How should I respond to hostility?

During a divorce, you’ll probably find it necessary to stay on your guard constantly if you want to come out of the experience emotionally unscathed. When faced with hostility from an ex-spouse in Pennsylvania, many have found it helpful to follow the BIFF response guidelines.

When you have to work with hostility

Ideally, you’d remove yourself from the situation entirely. But that’s not always an option when you have an important matter that has to be worked out with the other person.

People are more connected than ever, and this can sometimes backfire. Sometimes, it just increases the number of places where an ex-spouse can verbally attack you throughout your divorce proceedings.

Of course, the classic form of hostility is still done face to face, which is not at all uncommon in modern divorces. But no matter where the hostility comes from, your response is the only thing you can control.

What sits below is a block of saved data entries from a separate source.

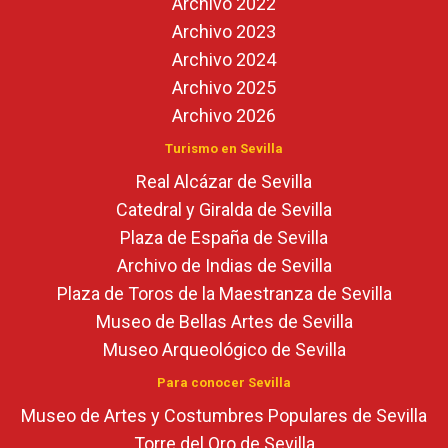
Archivo 2022
Archivo 2023
Archivo 2024
Archivo 2025
Archivo 2026
Turismo en Sevilla
Real Alcázar de Sevilla
Catedral y Giralda de Sevilla
Plaza de España de Sevilla
Archivo de Indias de Sevilla
Plaza de Toros de la Maestranza de Sevilla
Museo de Bellas Artes de Sevilla
Museo Arqueológico de Sevilla
Para conocer Sevilla
Museo de Artes y Costumbres Populares de Sevilla
Torre del Oro de Sevilla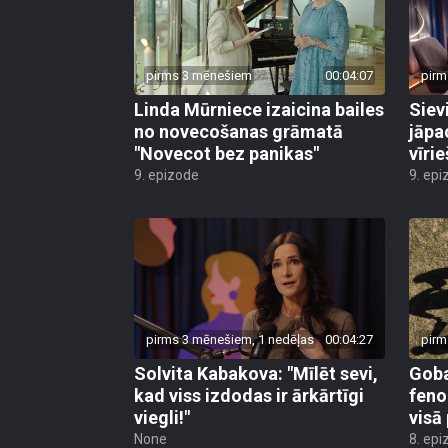
pirms 3 mēnešiem
00:04:07
pirm
Linda Mūrniece izaicina bailes
Siev
no novecošanas grāmatā
jāpa
"Novecot bez panikas"
vīri
9. epizode
9. epi
pirms 3 mēnešiem, 1 nedēļas
00:04:27
pirm
Solvita Kabakova: "Mīlēt sevi,
Goba
kad viss izdodas ir ārkārtīgi
feno
viegli!"
visā
None
8. epi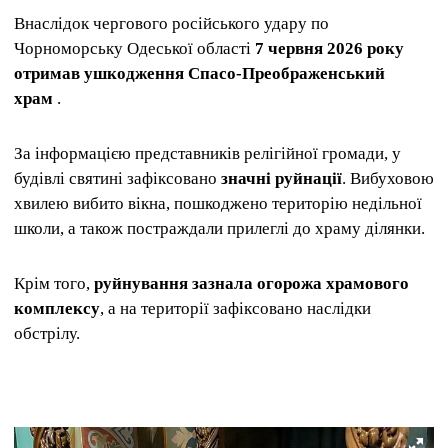
Внаслідок чергового російського удару по
Чорноморську Одеської області
7 червня 2026 року
отримав ушкодження Спасо-Преображенський
храм
.
За інформацією представників релігійної громади, у
будівлі святині зафіксовано
значні руйнації
. Вибуховою
хвилею вибито вікна, пошкоджено територію недільної
школи, а також постраждали прилеглі до храму ділянки.
Крім того,
руйнування зазнала огорожа храмового
комплексу
, а на території зафіксовано наслідки
обстрілу.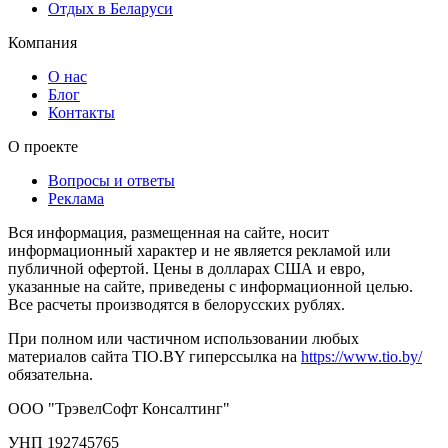
Отдых в Беларуси
Компания
О нас
Блог
Контакты
О проекте
Вопросы и ответы
Реклама
Вся информация, размещенная на сайте, носит
информационный характер и не является рекламой или
публичной офертой. Цены в долларах США и евро,
указанные на сайте, приведены с информационной целью.
Все расчеты производятся в белорусских рублях.
При полном или частичном использовании любых
материалов сайта TIO.BY гиперссылка на
https://www.tio.by/
обязательна.
ООО "ТрэвелСофт Консалтинг"
УНП 192745765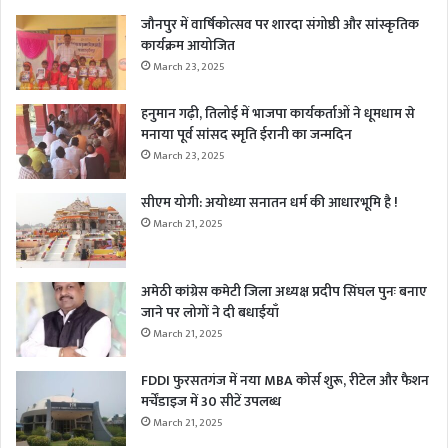
जौनपुर में वार्षिकोत्सव पर शारदा संगोष्ठी और सांस्कृतिक
कार्यक्रम आयोजित
March 23, 2025
हनुमान गढ़ी, तिलोई में भाजपा कार्यकर्ताओं ने धूमधाम से
मनाया पूर्व सांसद स्मृति ईरानी का जन्मदिन
March 23, 2025
सीएम योगी: अयोध्या सनातन धर्म की आधारभूमि है !
March 21, 2025
अमेठी कांग्रेस कमेटी जिला अध्यक्ष प्रदीप सिंघल पुनः बनाए
जाने पर लोगों ने दी बधाईयाँ
March 21, 2025
FDDI फुरसतगंज में नया MBA कोर्स शुरू, रीटेल और फैशन
मर्चेंडाइज में 30 सीटें उपलब्ध
March 21, 2025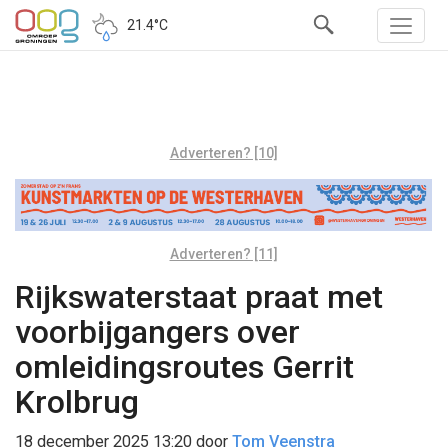
21.4°C
Adverteren? [10]
Adverteren? [11]
Rijkswaterstaat praat met
voorbijgangers over
omleidingsroutes Gerrit
Krolbrug
18 december 2025 13:20
door
Tom Veenstra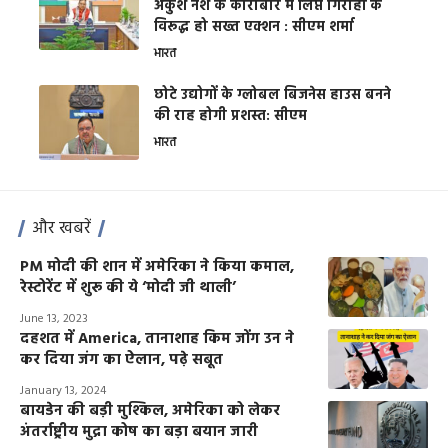
अंकुश नशे के कारोबार में लिप्त गिरोहों के
विरूद्ध हो सख्त एक्शन : सीएम शर्मा
भारत
छोटे उद्योगों के ग्लोबल बिजनेस हाउस बनने
की राह होगी प्रशस्त: सीएम
भारत
और खबरें
PM मोदी की शान में अमेरिका ने किया कमाल,
रेस्टोरेंट में शुरू की ये ‘मोदी जी थाली’
June 13, 2023
दहशत में America, तानाशाह किम जोंग उन ने
कर दिया जंग का ऐलान, पढ़े सबूत
January 13, 2024
बायडेन की बड़ी मुश्किल, अमेरिका को लेकर
अंतर्राष्ट्रीय मुद्रा कोष का बड़ा बयान जारी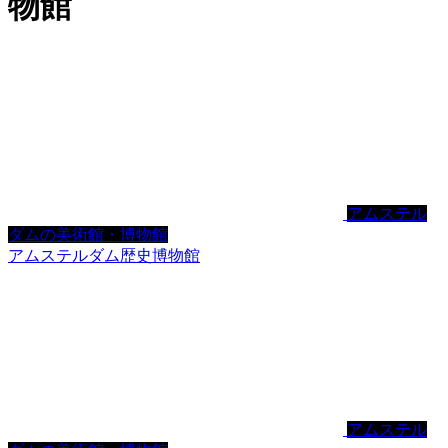
物館
アムステル
ダムの美術館・博物館
アムステルダム歴史博物館
アムステル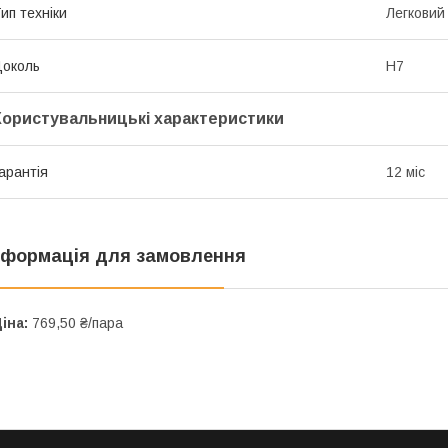
ип техніки
Легковий
околь
H7
Користувальницькі характеристики
арантія
12 міс
нформація для замовлення
іна:
769,50 ₴/пара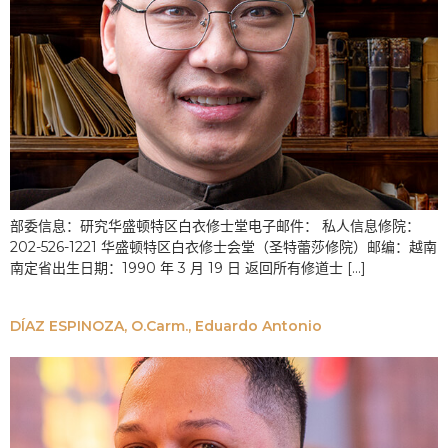
部委信息：研究华盛顿特区白衣修士堂电子邮件： 私人信息修院：
202-526-1221 华盛顿特区白衣修士会堂（圣特蕾莎修院）邮编：越南
南定省出生日期：1990 年 3 月 19 日 返回所有修道士 [...]
DÍAZ ESPINOZA, O.Carm., Eduardo Antonio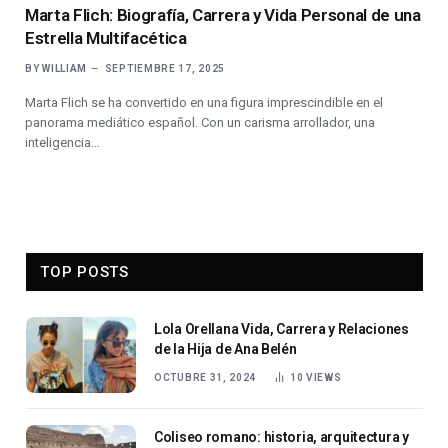
Marta Flich: Biografía, Carrera y Vida Personal de una
Estrella Multifacética
BY
WILLIAM
SEPTIEMBRE 17, 2025
Marta Flich se ha convertido en una figura imprescindible en el
panorama mediático español. Con un carisma arrollador, una
inteligencia…
TOP POSTS
Lola Orellana Vida, Carrera y Relaciones
de la Hija de Ana Belén
OCTUBRE 31, 2024
10
VIEWS
Coliseo romano: historia, arquitectura y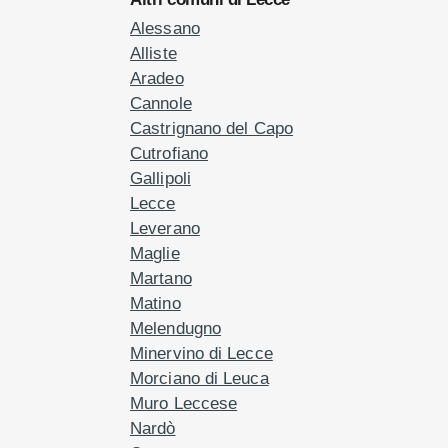
Alessano
Alliste
Aradeo
Cannole
Castrignano del Capo
Cutrofiano
Gallipoli
Lecce
Leverano
Maglie
Martano
Matino
Melendugno
Minervino di Lecce
Morciano di Leuca
Muro Leccese
Nardò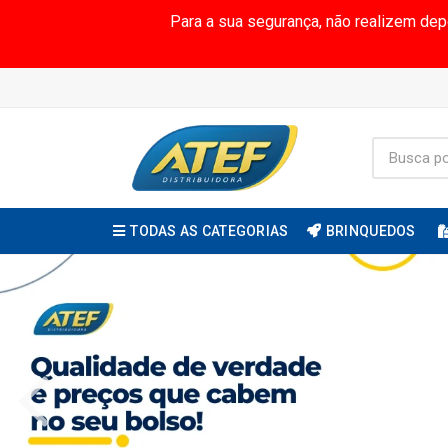
Para a sua segurança, não realizem de
TODAS AS CATEGORIAS
BRINQUEDOS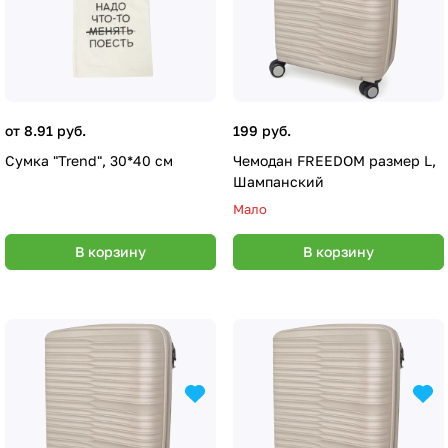
от 8.91 руб.
199 руб.
Сумка "Trend", 30*40 см
Чемодан FREEDOM размер L,
Шампанский
Мало
В корзину
В корзину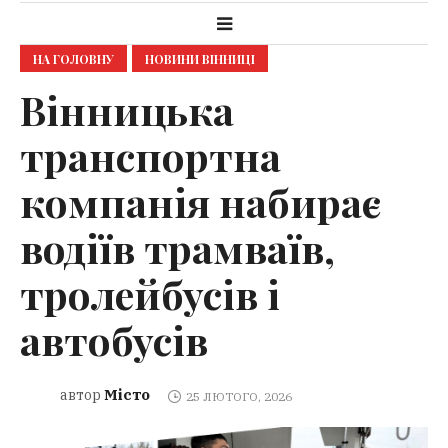
НА ГОЛОВНУ
НОВИНИ ВІННИЦІ
Вінницька
транспортна
компанія набирає
водіїв трамваїв,
тролейбусів і
автобусів
Місто
автор
25 ЛЮТОГО, 2026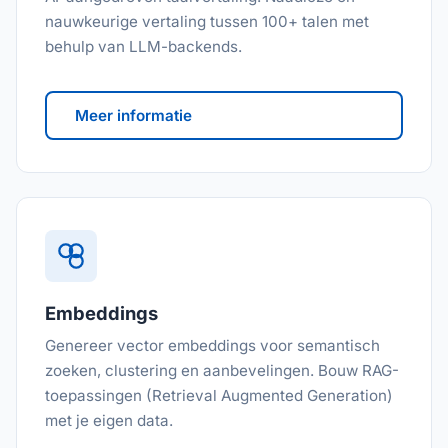
nauwkeurige vertaling tussen 100+ talen met
behulp van LLM-backends.
Meer informatie
Embeddings
Genereer vector embeddings voor semantisch
zoeken, clustering en aanbevelingen. Bouw RAG-
toepassingen (Retrieval Augmented Generation)
met je eigen data.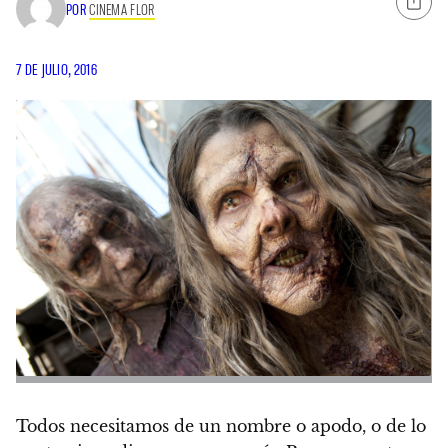
POR
CINEMA FLOR
7 DE JULIO, 2016
Todos necesitamos de un nombre o apodo, o de lo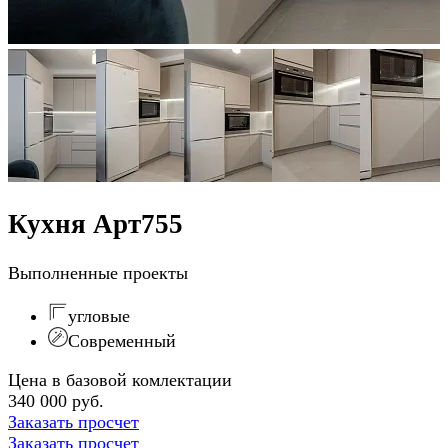
Кухня Арт755
Выполненные проекты
угловые
Современный
Цена в базовой комлектации
340 000 руб.
Заказать просчет
Заказать просчет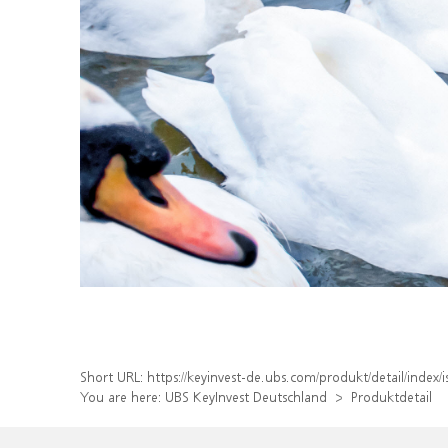
Short URL:
https://keyinvest-de.ubs.com/produkt/detail/inde
You are here:
UBS KeyInvest Deutschland
Produktdetail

Verbal attacks from an ex-spouse can come from just about anywhere in a divorce, such as:

  • Emails
  • Physical mail
  • Social media
  • Comments sections

What makes it a BIFF response?

BIFF stands for:

  • Brief
  • Informative
  • Friendly
  • Firm

Your BIFF response should be short and get straight to the point. If you’re writing it out, make sure it’s limited to a paragraph.

As tempting as it may be, don’t bring your emotions into your reaction. Keep your focus on the facts.

The friendly aspect of BIFF is rarely easy when you’re under attack. But being friendly will make you feel better, and you’re more likely to get what you want out of the reaction.

But just because you’re being friendly doesn’t mean you can’t be firm, which is the final element of a BIFF response. If you’re wishy-washy, the attacker might see it as an opportunity to continue their verbal assault. Make your boundaries clear and questions make sure the other person confirms that you’re on the same page if possible.

When your ex-spouse makes aggressive remarks that are directed at you in a divorce, the way that you respond can either diffuse or escalate the situation. BIFF is a set of guidelines that can help you make the best possible response in a hostile situation.